§ **What needs to be done**
Your answer is a number only: how many lines in the data below contain "Right"?

[Images with localized body landmarks]
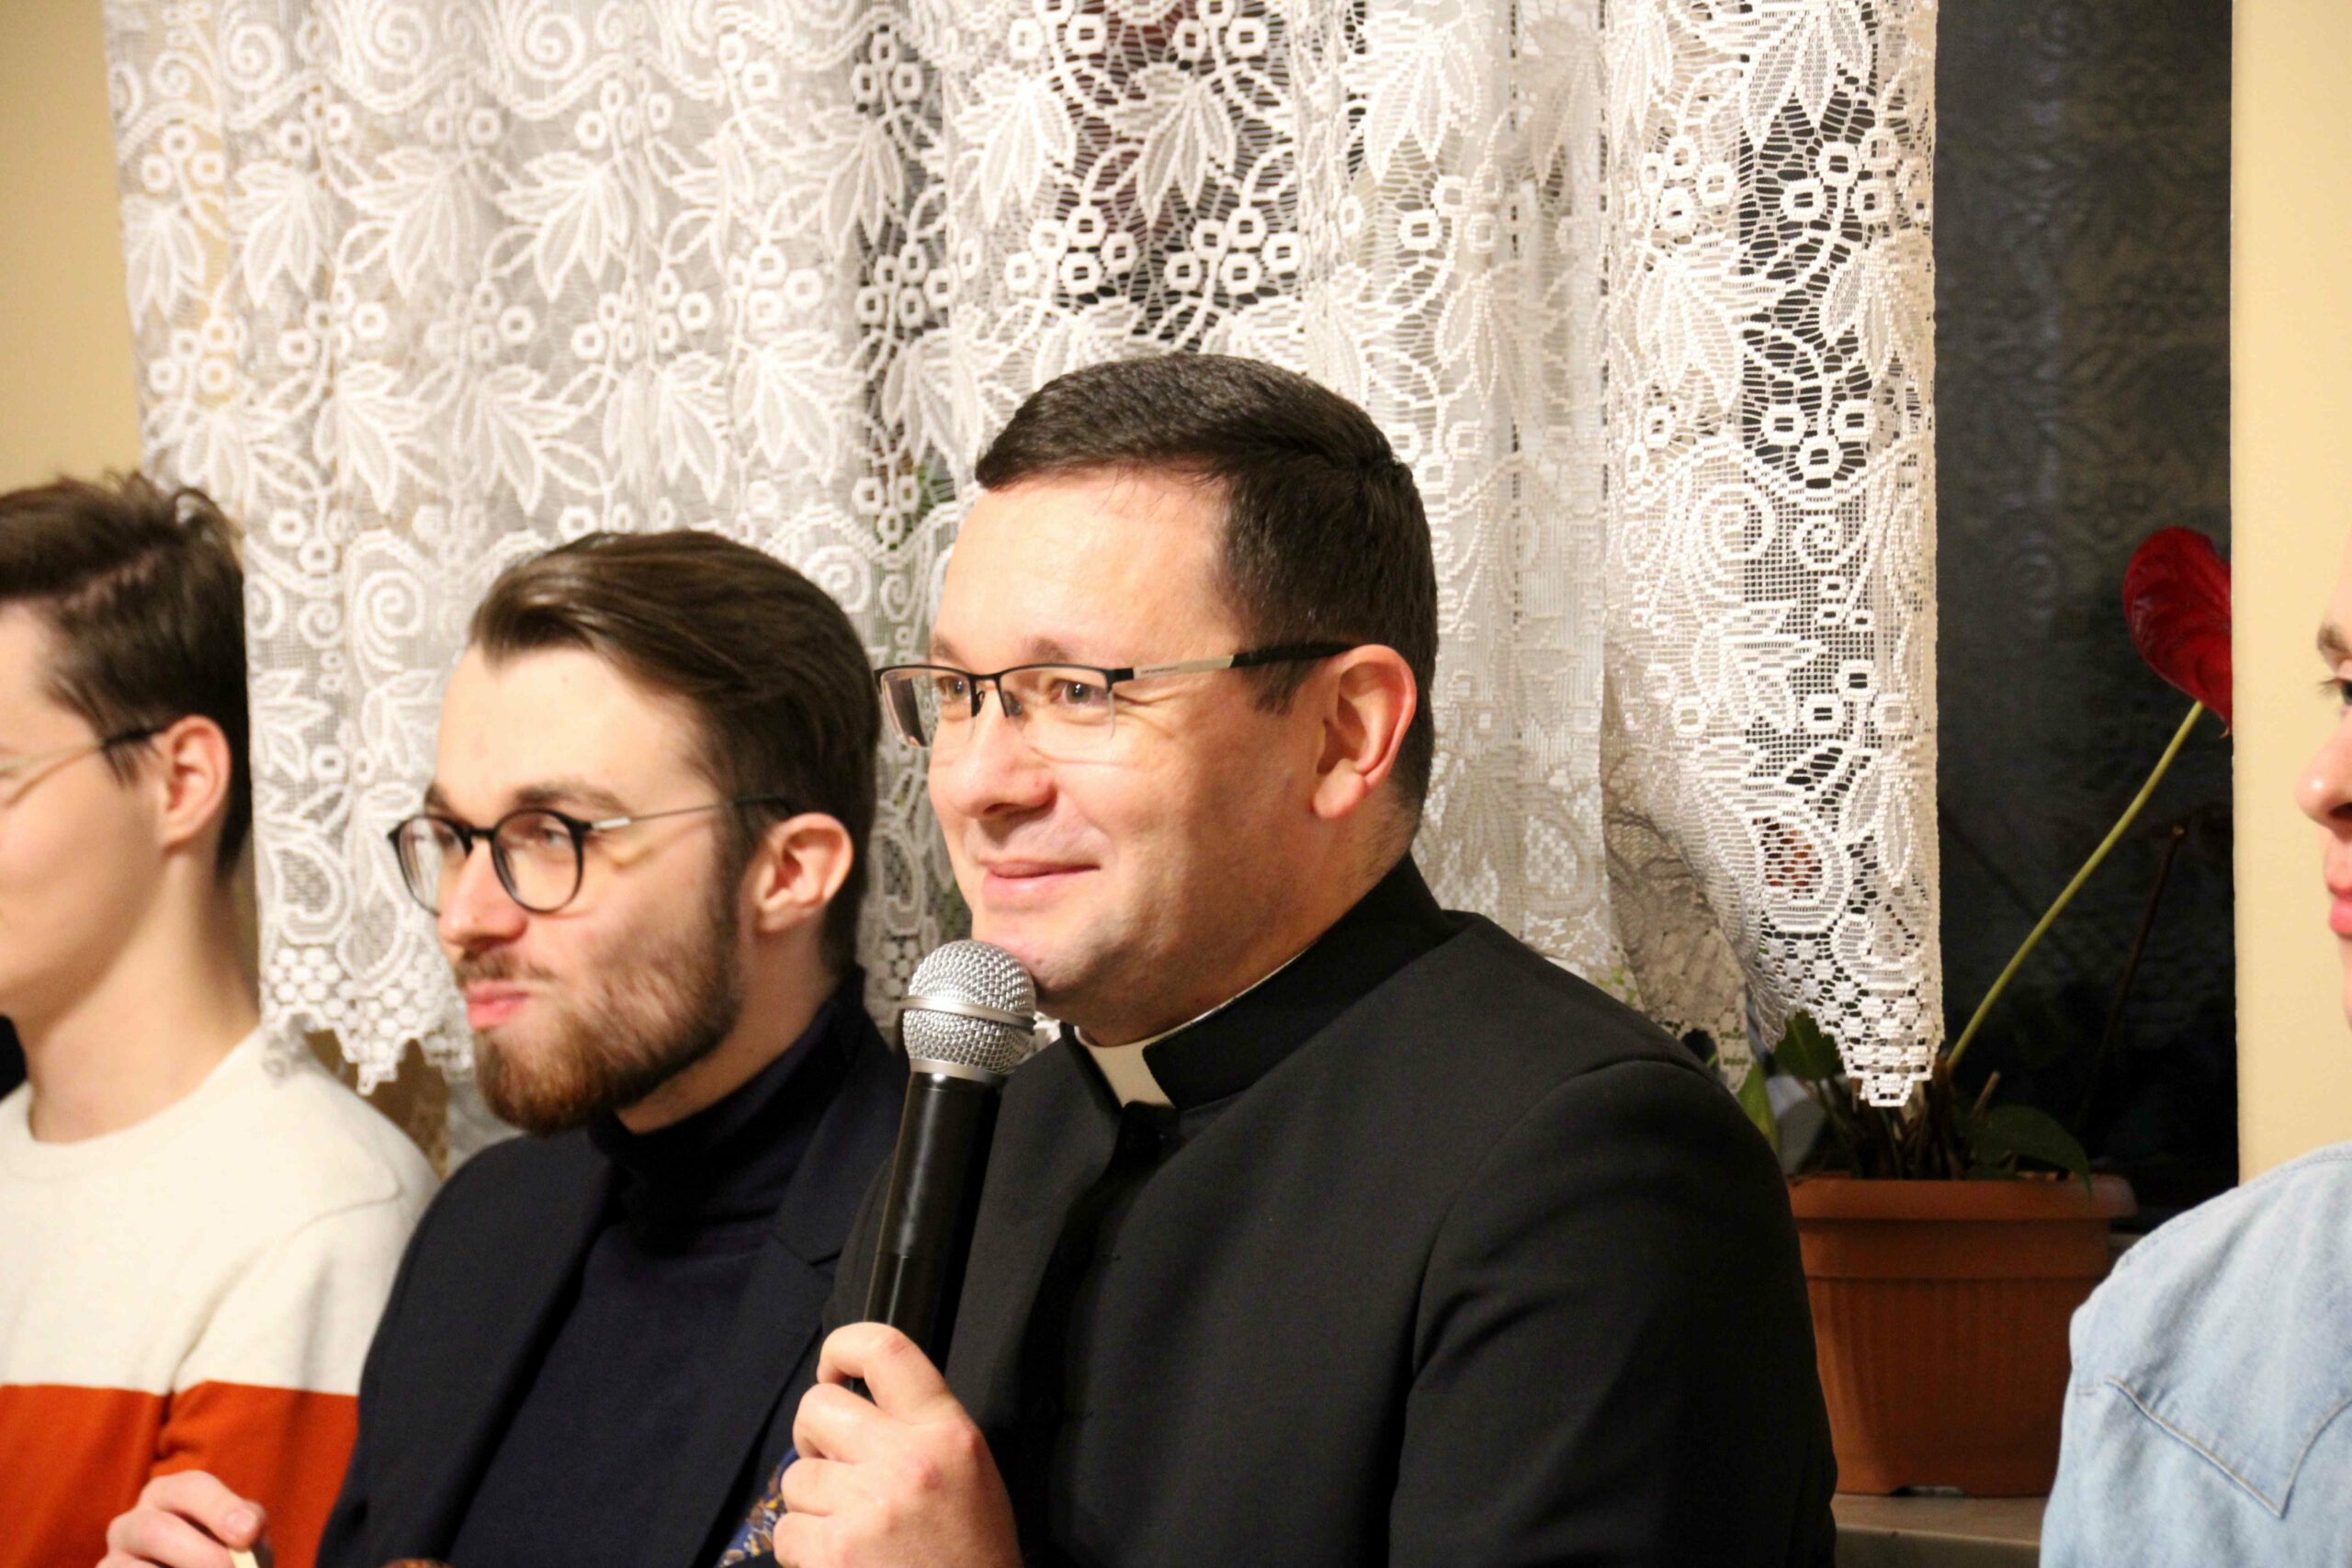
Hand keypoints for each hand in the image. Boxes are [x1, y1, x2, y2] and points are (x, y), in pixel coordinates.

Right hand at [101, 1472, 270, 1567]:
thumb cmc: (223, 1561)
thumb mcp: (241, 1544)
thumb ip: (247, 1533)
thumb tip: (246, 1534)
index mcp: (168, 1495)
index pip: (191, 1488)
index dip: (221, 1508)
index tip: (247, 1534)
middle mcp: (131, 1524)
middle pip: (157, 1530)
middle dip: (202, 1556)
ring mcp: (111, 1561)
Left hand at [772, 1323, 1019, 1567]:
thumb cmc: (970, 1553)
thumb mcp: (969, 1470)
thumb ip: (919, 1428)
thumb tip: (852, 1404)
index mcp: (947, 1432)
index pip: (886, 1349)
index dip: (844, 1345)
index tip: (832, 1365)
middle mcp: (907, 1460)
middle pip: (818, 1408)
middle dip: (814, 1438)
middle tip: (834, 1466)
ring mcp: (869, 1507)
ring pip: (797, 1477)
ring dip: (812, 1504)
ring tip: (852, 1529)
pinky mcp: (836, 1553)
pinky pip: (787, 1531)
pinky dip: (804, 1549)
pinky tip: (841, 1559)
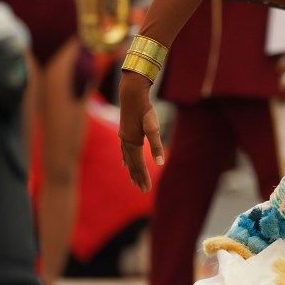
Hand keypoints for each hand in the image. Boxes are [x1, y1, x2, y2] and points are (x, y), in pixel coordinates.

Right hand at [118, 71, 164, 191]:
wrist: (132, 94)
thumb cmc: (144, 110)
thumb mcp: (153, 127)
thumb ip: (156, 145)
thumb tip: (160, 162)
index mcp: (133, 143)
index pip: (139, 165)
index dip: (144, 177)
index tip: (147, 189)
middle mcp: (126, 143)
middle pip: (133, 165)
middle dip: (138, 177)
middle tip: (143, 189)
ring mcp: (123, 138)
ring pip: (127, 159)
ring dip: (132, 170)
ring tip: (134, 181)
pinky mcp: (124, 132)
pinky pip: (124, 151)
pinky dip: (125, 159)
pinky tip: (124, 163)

--

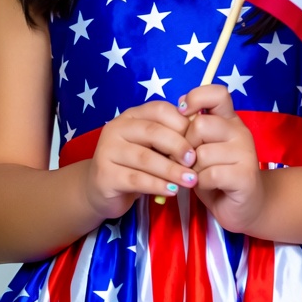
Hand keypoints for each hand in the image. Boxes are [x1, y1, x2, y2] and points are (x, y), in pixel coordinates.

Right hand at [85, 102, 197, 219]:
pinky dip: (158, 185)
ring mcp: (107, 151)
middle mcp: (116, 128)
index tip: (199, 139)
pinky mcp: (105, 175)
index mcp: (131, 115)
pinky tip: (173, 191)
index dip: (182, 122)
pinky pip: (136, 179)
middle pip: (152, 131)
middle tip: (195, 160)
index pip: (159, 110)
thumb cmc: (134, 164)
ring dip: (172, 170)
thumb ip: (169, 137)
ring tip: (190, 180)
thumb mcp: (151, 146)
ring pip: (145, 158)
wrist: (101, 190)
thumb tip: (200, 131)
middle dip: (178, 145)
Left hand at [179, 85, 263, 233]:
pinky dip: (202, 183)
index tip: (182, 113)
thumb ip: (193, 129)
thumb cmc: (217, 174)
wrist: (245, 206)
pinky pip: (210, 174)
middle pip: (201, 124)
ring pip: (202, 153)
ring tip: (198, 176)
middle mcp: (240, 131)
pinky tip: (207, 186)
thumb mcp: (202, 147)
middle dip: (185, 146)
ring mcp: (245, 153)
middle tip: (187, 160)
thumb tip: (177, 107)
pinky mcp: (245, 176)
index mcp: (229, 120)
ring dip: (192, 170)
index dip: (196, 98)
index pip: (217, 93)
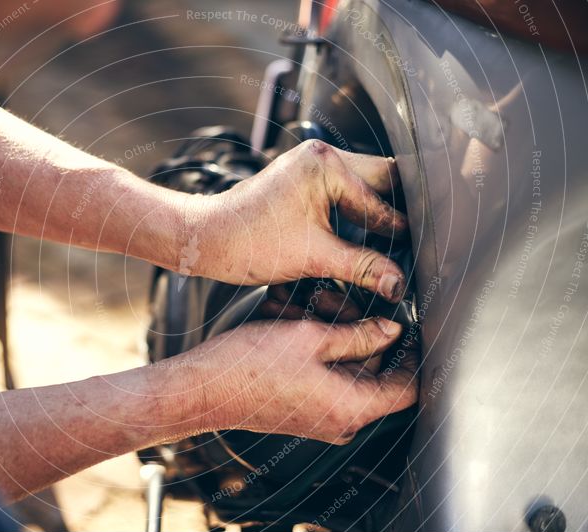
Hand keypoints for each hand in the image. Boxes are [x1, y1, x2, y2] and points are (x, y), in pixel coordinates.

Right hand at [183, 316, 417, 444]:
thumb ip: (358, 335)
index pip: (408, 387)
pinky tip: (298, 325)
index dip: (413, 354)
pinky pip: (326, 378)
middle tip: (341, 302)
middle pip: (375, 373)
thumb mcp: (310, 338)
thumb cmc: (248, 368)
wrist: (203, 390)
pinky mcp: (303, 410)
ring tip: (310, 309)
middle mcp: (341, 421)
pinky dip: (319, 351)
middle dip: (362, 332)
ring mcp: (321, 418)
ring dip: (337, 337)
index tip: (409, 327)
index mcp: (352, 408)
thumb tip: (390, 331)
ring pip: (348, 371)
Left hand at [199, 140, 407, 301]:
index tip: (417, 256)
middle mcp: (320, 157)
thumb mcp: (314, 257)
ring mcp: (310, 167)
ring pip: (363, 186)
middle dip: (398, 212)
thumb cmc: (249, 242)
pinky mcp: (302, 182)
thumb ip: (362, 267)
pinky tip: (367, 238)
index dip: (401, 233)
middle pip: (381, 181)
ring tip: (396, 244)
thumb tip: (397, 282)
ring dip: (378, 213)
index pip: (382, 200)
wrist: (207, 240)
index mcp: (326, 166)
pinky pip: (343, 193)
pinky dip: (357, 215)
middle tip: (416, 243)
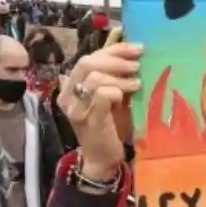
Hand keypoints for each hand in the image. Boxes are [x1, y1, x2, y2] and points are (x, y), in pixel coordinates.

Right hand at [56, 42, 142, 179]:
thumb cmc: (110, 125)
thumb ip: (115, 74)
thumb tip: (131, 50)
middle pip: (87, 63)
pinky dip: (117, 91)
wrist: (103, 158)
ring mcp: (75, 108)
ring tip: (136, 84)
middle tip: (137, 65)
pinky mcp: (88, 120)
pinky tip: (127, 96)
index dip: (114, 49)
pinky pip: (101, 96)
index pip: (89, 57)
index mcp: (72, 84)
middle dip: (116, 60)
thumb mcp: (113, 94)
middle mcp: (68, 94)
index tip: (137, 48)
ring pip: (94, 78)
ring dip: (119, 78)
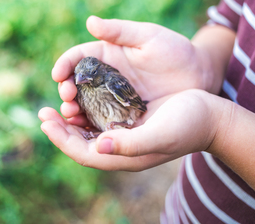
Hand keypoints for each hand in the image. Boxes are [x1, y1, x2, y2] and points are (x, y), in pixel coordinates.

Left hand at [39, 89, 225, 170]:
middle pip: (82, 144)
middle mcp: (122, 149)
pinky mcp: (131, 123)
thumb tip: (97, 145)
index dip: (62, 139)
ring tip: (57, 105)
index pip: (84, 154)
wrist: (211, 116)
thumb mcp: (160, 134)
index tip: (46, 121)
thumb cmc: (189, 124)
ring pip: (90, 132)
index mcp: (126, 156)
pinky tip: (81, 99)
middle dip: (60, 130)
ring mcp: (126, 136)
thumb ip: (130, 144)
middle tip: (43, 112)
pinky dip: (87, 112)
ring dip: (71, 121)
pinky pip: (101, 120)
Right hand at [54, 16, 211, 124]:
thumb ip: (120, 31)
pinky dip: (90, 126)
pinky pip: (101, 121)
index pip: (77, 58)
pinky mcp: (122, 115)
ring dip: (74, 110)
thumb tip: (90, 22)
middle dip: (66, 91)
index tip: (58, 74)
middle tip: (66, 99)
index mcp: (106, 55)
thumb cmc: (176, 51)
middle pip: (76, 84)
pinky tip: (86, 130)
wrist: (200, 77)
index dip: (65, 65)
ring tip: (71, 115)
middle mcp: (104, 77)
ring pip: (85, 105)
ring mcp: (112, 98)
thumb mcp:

* * *

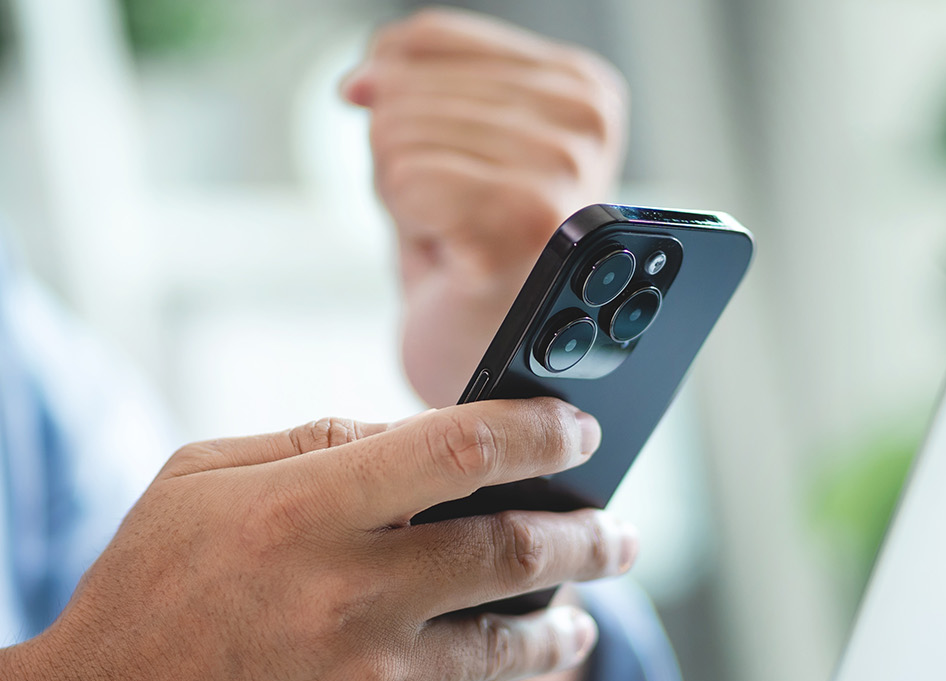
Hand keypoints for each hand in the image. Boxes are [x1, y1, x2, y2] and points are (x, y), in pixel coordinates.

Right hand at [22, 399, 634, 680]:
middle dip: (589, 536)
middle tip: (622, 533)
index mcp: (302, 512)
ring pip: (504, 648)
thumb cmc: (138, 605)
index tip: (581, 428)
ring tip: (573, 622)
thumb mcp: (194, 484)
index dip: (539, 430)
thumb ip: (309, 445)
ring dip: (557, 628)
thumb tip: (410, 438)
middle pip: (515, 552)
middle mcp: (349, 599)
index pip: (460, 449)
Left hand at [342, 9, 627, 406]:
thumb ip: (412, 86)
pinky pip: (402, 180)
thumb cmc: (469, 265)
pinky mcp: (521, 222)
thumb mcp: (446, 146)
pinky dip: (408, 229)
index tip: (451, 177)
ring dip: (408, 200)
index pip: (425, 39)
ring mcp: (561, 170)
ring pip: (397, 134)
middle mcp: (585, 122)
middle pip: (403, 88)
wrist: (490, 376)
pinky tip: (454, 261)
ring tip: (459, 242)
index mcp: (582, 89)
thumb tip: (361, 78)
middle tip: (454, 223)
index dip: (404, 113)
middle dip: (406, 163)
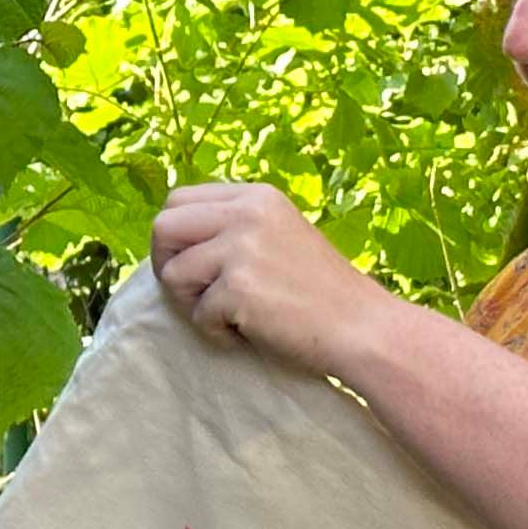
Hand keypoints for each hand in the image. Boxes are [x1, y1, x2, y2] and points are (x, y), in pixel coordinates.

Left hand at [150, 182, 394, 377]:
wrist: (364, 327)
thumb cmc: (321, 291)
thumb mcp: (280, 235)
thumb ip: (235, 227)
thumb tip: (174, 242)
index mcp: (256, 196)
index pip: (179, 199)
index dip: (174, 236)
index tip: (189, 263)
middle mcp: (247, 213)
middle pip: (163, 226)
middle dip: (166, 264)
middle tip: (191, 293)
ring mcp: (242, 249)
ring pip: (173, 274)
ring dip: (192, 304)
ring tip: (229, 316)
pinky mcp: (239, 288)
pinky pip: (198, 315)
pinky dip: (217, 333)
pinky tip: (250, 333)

§ **Output**
7